**Excerpted passage:**

.....

U.Va. Demographers Find Nearly 500,000 Virginians to Become Eligible for Medicaid Under Health Reform

Dustin Cable headshot

Dustin Cable

September 21, 2010 — A new study by demographers at the University of Virginia's Weldon Cooper Center for Public Service finds that the federal health care reform law will extend Medicaid eligibility to nearly half a million Virginians. This alone could reduce the total number of people without health insurance by as much as 21 percent.

The Patient Protection and Affordable Care Act, signed by President Obama last March, includes a nationwide expansion of state Medicaid programs to cover more poor and uninsured Americans. Eligibility requirements across the country will change in 2014 to include almost all people younger than 65 who have incomes below 133 percent of the federal poverty line ($29,300 per year for a family of four).

"This expansion will have wide-ranging implications for Virginia," said Qian Cai, director of the Cooper Center's Demographics & Workforce Group. "Our study should help state policymakers assess the impact and implications of the law as they prepare to implement the new Medicaid rules."

.....

**Source data:**

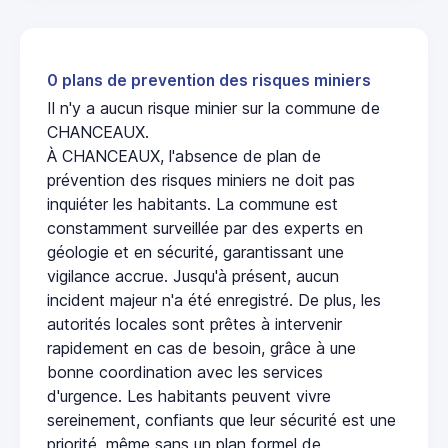
0 plans de prevention des risques miniers
Il n'y a aucun risque minier sur la commune de
CHANCEAUX.
À CHANCEAUX, l'absence de plan de
prévention des risques miniers ne doit pas
inquiéter les habitants. La commune est
constamment surveillée par des experts en
géologie et en sécurité, garantissant une
vigilance accrue. Jusqu'à présent, aucun
incident majeur n'a été enregistré. De plus, les
autorités locales sont prêtes à intervenir
rapidement en cas de besoin, grâce à une
bonne coordination avec les services
d'urgence. Les habitants peuvent vivre
sereinement, confiants que leur sécurité est une
priorité, même sans un plan formel de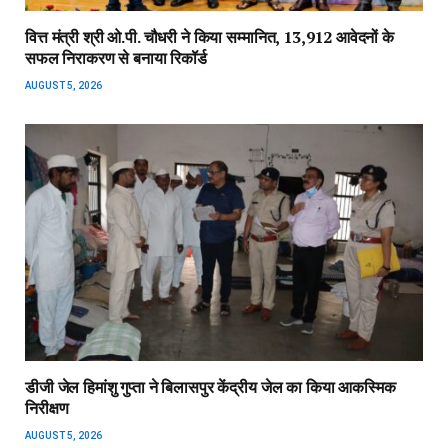
वित्त मंत्री श्री ओ.पी. चौधरी ने किया सम्मानित, 13,912 आवेदनों के
सफल निराकरण से बनाया रिकॉर्ड
AUGUST 5, 2026
डीजी जेल हिमांशु गुप्ता ने बिलासपुर केंद्रीय जेल का किया आकस्मिक
निरीक्षण
AUGUST 5, 2026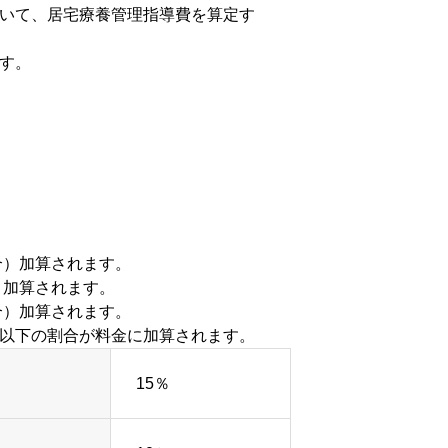
おいて、居宅療養管理指導費を算定す
す。
合）加算されます。
）加算されます。
合）加算されます。
き以下の割合が料金に加算されます。
15％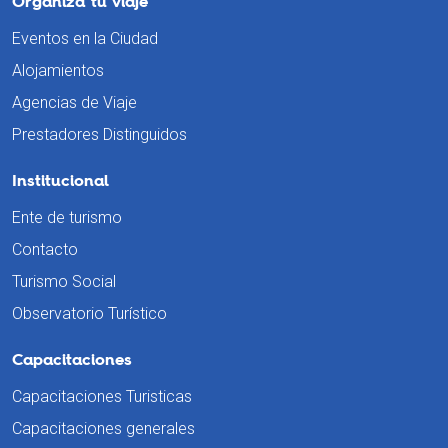
Organiza tu viaje
Eventos en la Ciudad
Alojamientos
Agencias de Viaje
Prestadores Distinguidos
Institucional
Ente de turismo
Contacto
Turismo Social
Observatorio Turístico
Capacitaciones
Capacitaciones Turisticas
Capacitaciones generales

.....

**About this task:**
Output, word for word, the part of the Medicaid article that begins at the words "The Patient Protection" and stops after the words "family of four).". Work only from the Medicaid article, not the data.

**Solved problem:**
The Patient Protection and Affordable Care Act, signed by President Obama last March, includes a nationwide expansion of state Medicaid programs to cover more poor and uninsured Americans. Eligibility requirements across the country will change in 2014 to include almost all people younger than 65 who have incomes below 133 percent of the federal poverty line ($29,300 per year for a family of four).